Evaluate from CLI (async per submission)

python -m eval.process_eval --override
# flags:
#   --db-url sqlite:///f1_fans_eval.db
#   --filter-source <csv/json/txt> or inline JSON list
#   --concurrency 8
#   --local-test

📊 Dash App (Dash + Plotly)

Run the app

python dash_app/app.py
# Opens http://127.0.0.1:8050

What’s inside

EvalDataLoader (dash_app/db/eval_data_loader.py): Singleton, lru-cached loader. Infers columns from SQLAlchemy models and guarantees consistent DataFrames.
Reusable utils
- utils/chart_helper.py → histograms, boxplots, time-series, radar
- utils/layout_helper.py → common layout scaffolding
- utils/data_helpers.py → data cache & df builders
- utils/ui_helpers.py → tables and small UI bits
Pages
- Raw Data (pages/raw_data.py)
- Score Distribution (pages/score_dist.py)
- Radar Comparison (pages/radar_comp.py)
- System Performance (pages/system_perf.py)

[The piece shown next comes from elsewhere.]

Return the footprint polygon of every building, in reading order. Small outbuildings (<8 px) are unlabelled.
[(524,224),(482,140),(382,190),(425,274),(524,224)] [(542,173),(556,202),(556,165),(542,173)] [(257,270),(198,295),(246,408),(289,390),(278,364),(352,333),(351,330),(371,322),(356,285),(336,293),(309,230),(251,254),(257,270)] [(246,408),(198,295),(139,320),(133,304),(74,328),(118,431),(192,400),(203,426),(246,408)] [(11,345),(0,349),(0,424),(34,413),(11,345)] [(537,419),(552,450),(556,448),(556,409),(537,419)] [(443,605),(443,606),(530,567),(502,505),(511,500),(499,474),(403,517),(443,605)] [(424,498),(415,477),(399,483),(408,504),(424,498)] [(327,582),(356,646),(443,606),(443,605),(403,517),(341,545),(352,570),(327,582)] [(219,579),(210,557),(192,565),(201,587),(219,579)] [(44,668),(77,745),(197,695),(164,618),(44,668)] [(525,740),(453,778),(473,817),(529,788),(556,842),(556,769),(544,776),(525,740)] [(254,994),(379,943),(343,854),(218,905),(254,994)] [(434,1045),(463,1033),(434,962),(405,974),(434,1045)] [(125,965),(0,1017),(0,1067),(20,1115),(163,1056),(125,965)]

The app uses component-local dcc.Store caches and the shared EvalDataLoader for snappy UX even with large tables.

🧪 Example: End-to-End

# 1) Setup (first time only)
cp .env.example .env
uv sync

# 2) Start Redis
brew services start redis  # macOS
# OR: sudo systemctl start redis  # Linux

# 3) Start Neuro-san AI server (in terminal 1)
python run.py

# 4) Start Celery workers (in separate terminals)
# Terminal 2: Input processing worker
celery -A deploy.tasks_inputs worker --loglevel=INFO --concurrency=6

# Terminal 3: Evaluation worker
celery -A deploy.tasks_eval worker --loglevel=INFO --concurrency=10

# 5) Enqueue tasks (in another terminal)
python deploy/enqueue_input_tasks.py --input-source samples/f1_sample.csv
python deploy/enqueue_eval_tasks.py --override

# 6) Launch the Dash visualization app
python dash_app/app.py

🧰 Packaging & Dev

Managed with uv via pyproject.toml

Install dev dependencies:

uv sync --group dev

# Run code quality tools
black .
pylint f1-fans-eval
pytest

Install optional UI dependencies:
```
uv sync --group ui
```

Key runtime deps:

celery, redis, sqlalchemy, pandas, dash, dash-bootstrap-components, neuro-san

Optional UI deps:

nsflow, uvicorn

📝 Notes & Tips

Neuro-san Agents All evaluation logic is defined in registries/*.hocon files. You can customize rubrics, models, and scoring criteria without touching Python code. See 🛠️ Customizing AI Agents section above.
SQLite vs Postgres SQLite is great for local/dev. For scale, set Postgres env vars in .env. The code auto-builds DB URLs.
Safety & Retries Workers include retry policies. Evaluation calls use MAX_RETRIES, RETRY_DELAY, and a semaphore to protect AI servers from overload.
Multi-Agent Architecture Each evaluation dimension (knowledge, enthusiasm, humor) has its own specialized Neuro-san agent. The process_eval.py orchestrator calls all three agents and aggregates their scores.
Dash Performance DataTables use virtualization and EvalDataLoader caches to scale. No fixed row limits.